Central New York sees spike in viruses after mask mandates end
We’re seeing an uptick in illnesses in central New York in the weeks since the masks mandates ended in schools and the community.
SUNY Upstate’s Golisano Children’s Hospital carefully monitors viruses in the community. Dr. Jana Shaw, a professor of pediatrics at SUNY Upstate, said doctors have been seeing more colds, common respiratory viruses, and cases of the seasonal flu.
She said now that the masks are off, viruses can widely circulate.

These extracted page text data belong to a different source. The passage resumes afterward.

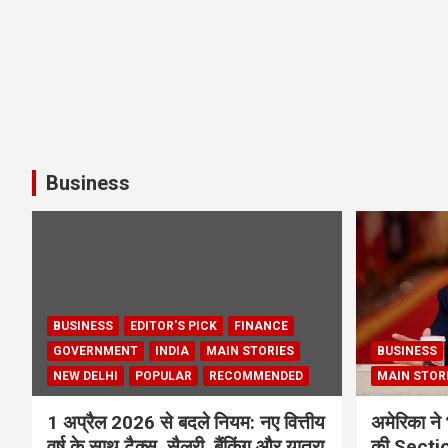
Business
BUSINESS
EDITOR'S PICK
FINANCE
GOVERNMENT
INDIA
MAIN STORIES
BUSINESS
NEW DELHI
POPULAR
RECOMMENDED
MAIN STOR
1 अप्रैल 2026 से बदले नियम: नए वित्तीय
अमेरिका ने 
वर्ष के साथ टैक्स, सैलरी, बैंकिंग और यात्रा
की Section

For most children, it’s not a problem, but that’s not always the case.
“Not all children have the same defense mechanisms or are otherwise healthy,” said Shaw. “Children who have underlying heart disease or maybe diabetes or lung disease are at increased risk for severe complications, even with those common cold viruses or influenza."

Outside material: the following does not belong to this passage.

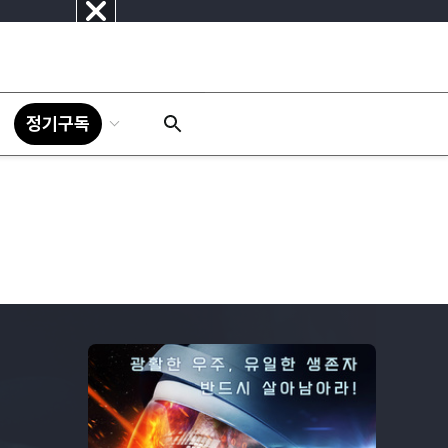
닫
기
정기구독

She said for those children, or for their vulnerable family members, masking up can help reduce their risk of getting severely ill during this spike.
Shaw said the types of illnesses she’s seeing are pretty common this time of year, but the school mask mandates kept numbers low last spring.
“We never really want children to get sick and get infected, but at the same time, we have to recognize that being outside and playing with our children, being at school and being there in person is really important for healthy growth and development of our children,” said Shaw.
While Shaw said masks were critical to fighting the spread of COVID-19 when numbers were high in the community, she's not ready to say everyone should put masks back on.
“We are in a situation today where a large proportion of our population is immune to COVID-19 and therefore is unlikely to suffer severe consequences, so the decision to require masks should be really guided by the hospitalization rates," she said.
To keep those hospitalization rates low, she advises her patients, friends, and family members to get vaccinated against COVID-19.